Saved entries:
########
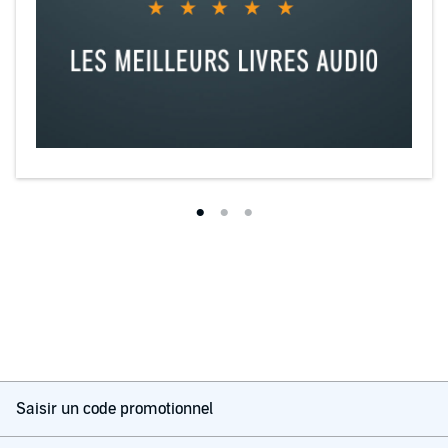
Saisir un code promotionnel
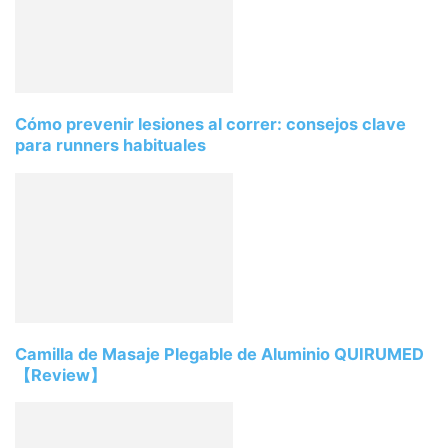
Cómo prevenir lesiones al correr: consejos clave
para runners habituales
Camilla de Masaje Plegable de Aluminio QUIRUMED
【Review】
########
Copy the lines with every "runners" swapped for "corredores" and nothing else changed. Omit the pictures.

Saisir un code promotionnel
Cómo prevenir lesiones al correr: consejos clave
para corredores habituales
Camilla de Masaje Plegable de Aluminio QUIRUMED
【Review】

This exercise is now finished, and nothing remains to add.